Already have an account?
Sign in to comment
This script can be used to test a querido-diario cralwer PR locally
Run it with
sh test_crawler.sh <author_branch_slug> <date_as_dd/mm/yyyy>
.Example:
sh test_crawler.sh Gabriel-gag:rj_paraty 25/01/2025
.This runs the crawler two times.
Once in single mode (same start date and end date) to download only one item for one date.
Once in "interval mode" with start date 50 days ago and end date 45 days before that.
It will attempt to switch to the correct branch if the remote already exists locally.

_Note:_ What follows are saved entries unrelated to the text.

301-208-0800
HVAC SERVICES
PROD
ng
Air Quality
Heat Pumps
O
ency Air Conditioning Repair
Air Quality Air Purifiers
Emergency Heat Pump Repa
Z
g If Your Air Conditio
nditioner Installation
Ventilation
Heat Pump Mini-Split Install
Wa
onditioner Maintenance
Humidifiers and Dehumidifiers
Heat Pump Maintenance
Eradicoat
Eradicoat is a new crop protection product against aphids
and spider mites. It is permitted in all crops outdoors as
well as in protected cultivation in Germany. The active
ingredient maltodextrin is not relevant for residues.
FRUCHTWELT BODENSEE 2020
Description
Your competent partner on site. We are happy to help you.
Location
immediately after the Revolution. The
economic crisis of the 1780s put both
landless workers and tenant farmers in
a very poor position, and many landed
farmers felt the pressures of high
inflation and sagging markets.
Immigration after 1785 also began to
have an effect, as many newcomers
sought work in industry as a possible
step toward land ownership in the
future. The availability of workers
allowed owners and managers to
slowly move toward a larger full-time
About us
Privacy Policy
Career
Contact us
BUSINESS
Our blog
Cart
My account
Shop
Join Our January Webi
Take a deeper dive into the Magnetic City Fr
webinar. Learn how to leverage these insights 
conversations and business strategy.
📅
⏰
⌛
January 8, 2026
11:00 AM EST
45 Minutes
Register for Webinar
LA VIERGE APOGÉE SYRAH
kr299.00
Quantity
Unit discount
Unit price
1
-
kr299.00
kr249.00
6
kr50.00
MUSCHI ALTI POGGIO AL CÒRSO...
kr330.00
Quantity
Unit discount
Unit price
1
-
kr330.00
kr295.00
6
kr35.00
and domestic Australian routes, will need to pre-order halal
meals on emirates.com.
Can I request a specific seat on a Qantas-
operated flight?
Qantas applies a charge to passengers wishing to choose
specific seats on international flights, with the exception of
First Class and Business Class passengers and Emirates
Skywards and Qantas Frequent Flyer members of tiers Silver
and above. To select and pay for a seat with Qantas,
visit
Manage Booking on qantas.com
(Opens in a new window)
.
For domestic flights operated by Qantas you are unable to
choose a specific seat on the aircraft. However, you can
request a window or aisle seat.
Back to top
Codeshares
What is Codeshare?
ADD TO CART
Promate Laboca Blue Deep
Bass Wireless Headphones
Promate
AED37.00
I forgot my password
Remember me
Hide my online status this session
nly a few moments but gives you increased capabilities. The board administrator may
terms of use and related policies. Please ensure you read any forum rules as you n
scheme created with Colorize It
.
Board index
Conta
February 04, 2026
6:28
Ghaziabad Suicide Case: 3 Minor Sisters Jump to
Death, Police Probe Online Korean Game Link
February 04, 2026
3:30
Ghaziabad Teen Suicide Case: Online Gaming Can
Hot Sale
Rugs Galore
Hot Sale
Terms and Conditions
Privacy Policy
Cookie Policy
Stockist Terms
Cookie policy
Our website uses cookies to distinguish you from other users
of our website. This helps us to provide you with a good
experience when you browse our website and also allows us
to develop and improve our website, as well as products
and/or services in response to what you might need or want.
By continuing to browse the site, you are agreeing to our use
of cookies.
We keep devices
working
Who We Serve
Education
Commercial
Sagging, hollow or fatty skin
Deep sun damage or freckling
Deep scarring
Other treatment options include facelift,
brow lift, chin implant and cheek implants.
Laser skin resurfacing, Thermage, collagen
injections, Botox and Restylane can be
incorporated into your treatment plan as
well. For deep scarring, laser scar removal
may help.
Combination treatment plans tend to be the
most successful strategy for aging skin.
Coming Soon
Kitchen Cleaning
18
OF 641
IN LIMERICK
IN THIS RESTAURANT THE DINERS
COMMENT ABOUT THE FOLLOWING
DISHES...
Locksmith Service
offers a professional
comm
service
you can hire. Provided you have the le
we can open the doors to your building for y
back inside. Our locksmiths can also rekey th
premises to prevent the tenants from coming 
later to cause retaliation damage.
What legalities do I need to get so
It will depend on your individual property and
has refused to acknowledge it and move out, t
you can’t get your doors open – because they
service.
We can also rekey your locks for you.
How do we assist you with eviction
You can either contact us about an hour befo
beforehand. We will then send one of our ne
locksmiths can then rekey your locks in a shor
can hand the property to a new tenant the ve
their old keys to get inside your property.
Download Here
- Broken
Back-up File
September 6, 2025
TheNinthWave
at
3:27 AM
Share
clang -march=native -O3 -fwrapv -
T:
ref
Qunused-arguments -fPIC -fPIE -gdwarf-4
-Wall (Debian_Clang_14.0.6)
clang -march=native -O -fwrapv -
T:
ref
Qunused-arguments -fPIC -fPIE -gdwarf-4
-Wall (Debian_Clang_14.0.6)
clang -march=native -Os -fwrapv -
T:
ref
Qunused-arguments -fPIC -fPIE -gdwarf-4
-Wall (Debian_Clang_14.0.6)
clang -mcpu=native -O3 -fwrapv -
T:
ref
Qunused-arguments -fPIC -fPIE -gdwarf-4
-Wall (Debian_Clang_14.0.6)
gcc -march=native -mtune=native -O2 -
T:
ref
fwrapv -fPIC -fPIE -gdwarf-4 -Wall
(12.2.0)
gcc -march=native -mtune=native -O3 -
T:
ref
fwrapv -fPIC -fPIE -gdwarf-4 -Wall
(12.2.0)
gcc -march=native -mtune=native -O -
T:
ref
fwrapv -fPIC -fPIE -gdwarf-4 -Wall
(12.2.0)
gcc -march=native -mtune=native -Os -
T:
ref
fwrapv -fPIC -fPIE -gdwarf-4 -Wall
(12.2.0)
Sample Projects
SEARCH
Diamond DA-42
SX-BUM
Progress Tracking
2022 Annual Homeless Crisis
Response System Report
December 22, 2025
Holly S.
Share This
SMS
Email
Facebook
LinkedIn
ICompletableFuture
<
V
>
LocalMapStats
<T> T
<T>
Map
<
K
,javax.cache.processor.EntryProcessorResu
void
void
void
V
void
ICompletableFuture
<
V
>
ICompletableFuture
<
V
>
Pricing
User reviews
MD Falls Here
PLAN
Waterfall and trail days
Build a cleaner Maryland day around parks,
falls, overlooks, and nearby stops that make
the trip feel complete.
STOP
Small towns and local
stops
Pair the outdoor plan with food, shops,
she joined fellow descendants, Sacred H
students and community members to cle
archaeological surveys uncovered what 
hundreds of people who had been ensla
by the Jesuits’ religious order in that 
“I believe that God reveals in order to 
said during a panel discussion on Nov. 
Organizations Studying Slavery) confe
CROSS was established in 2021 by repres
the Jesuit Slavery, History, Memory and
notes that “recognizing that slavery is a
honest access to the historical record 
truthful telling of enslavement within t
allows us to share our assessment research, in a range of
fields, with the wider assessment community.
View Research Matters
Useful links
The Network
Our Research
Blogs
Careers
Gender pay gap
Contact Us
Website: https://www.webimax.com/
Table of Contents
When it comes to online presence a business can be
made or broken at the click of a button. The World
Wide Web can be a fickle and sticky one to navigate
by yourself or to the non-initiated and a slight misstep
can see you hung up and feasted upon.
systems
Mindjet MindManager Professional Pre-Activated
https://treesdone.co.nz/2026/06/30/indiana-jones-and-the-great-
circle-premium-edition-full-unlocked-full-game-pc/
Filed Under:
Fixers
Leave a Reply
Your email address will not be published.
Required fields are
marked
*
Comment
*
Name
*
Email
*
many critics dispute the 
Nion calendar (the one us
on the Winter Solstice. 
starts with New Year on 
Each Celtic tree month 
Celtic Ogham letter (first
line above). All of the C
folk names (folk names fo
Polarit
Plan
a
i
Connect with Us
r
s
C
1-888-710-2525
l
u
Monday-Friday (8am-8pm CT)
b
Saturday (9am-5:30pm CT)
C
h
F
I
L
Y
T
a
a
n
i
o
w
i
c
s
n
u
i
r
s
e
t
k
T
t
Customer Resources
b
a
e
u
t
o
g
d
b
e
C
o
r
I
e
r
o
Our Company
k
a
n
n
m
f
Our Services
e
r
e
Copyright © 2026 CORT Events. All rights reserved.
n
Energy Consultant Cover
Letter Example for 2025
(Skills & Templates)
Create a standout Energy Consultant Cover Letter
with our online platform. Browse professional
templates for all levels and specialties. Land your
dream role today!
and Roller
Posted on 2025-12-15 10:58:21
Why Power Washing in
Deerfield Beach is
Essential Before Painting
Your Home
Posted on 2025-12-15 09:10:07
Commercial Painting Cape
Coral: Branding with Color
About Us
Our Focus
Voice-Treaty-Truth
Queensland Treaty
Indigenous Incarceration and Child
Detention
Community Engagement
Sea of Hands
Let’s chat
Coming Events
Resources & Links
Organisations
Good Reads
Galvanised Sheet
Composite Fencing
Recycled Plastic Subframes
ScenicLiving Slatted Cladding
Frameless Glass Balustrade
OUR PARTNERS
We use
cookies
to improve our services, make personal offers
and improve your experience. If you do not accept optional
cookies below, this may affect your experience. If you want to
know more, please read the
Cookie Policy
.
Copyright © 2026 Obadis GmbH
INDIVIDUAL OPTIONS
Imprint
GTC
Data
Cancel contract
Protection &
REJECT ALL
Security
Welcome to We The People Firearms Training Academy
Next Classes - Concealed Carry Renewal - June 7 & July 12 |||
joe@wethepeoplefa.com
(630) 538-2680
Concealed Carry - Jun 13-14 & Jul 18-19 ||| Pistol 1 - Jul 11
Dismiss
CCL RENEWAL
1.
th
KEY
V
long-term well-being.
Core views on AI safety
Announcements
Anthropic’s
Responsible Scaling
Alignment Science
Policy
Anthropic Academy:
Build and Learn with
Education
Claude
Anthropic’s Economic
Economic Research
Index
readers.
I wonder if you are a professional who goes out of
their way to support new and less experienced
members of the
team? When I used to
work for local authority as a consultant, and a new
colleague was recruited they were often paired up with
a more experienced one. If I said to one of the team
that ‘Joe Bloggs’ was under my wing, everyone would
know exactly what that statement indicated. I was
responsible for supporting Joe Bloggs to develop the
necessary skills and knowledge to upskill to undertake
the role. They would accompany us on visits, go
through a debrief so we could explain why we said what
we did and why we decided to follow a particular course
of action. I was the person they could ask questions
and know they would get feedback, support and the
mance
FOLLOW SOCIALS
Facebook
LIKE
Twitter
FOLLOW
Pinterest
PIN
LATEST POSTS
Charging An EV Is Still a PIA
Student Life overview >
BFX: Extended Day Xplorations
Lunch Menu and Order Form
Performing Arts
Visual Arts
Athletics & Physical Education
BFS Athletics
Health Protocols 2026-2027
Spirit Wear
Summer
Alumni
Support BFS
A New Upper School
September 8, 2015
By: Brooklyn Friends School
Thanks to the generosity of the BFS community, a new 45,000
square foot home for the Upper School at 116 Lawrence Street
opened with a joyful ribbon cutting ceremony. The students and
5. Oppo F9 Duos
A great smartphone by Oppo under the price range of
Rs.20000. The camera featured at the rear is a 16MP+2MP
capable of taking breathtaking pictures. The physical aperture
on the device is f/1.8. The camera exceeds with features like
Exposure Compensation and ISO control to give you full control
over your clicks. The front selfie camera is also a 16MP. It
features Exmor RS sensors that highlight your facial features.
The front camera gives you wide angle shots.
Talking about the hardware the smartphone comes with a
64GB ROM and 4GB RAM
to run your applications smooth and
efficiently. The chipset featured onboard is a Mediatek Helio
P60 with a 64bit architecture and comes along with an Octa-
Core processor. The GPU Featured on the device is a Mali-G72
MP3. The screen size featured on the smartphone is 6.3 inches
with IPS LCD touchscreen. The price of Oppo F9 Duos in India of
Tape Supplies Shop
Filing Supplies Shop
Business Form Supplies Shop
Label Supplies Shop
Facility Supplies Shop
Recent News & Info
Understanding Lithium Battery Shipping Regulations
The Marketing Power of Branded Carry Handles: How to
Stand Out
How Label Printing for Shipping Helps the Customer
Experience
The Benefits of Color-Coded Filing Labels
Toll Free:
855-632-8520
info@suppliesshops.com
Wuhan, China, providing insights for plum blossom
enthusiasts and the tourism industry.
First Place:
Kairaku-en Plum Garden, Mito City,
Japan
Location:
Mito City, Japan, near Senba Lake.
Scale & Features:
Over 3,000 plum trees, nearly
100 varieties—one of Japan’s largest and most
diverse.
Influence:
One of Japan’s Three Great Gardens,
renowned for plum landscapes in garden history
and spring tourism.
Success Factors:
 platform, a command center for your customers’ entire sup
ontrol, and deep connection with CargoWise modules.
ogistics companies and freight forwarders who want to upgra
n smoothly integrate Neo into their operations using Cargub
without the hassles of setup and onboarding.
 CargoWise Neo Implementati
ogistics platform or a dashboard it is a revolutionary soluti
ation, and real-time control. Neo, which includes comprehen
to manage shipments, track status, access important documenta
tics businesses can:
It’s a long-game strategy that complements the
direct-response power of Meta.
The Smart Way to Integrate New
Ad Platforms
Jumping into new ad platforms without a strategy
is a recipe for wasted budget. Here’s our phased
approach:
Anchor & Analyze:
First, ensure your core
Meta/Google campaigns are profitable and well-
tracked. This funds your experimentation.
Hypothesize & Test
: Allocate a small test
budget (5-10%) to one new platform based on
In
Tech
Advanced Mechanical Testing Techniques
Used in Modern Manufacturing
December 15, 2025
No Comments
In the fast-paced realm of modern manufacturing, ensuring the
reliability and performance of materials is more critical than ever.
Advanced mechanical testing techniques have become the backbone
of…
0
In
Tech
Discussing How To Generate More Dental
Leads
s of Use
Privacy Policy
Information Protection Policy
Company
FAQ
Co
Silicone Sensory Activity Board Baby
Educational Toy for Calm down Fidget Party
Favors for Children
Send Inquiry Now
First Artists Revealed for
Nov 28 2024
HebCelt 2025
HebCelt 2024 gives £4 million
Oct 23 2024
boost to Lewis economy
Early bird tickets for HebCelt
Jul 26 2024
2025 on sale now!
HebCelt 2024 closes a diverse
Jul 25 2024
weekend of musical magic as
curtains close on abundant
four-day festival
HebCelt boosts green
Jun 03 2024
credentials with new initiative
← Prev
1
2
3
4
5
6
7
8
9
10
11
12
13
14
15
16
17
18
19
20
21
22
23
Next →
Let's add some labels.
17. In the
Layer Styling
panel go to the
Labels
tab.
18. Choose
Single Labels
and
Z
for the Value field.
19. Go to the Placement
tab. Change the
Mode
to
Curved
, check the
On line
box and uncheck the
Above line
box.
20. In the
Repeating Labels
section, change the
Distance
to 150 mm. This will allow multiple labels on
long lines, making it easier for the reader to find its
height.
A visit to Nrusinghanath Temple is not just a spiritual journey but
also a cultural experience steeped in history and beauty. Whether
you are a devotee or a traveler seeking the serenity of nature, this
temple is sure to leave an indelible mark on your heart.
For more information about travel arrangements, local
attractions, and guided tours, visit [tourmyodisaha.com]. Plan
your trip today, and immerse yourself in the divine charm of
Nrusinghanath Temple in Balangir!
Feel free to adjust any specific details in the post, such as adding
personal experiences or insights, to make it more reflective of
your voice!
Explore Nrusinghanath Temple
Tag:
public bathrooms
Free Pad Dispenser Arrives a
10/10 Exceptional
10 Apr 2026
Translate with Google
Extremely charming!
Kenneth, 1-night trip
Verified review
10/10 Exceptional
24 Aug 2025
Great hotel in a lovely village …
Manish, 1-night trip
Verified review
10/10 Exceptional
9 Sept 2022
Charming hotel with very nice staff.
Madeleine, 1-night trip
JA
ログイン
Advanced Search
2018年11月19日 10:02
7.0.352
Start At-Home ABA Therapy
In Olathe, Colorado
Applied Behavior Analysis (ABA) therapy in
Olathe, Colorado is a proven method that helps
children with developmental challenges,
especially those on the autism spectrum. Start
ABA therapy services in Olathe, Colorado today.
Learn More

It will attempt to identify the one crawler that should be tested. If it finds multiple crawlers, it will present you with a list of them to chose from, given it will only test one at a time.
The

author_branch_slug
is the string you can copy from the github PR subtitleThe date is a specific date you'd like to get as the single download test.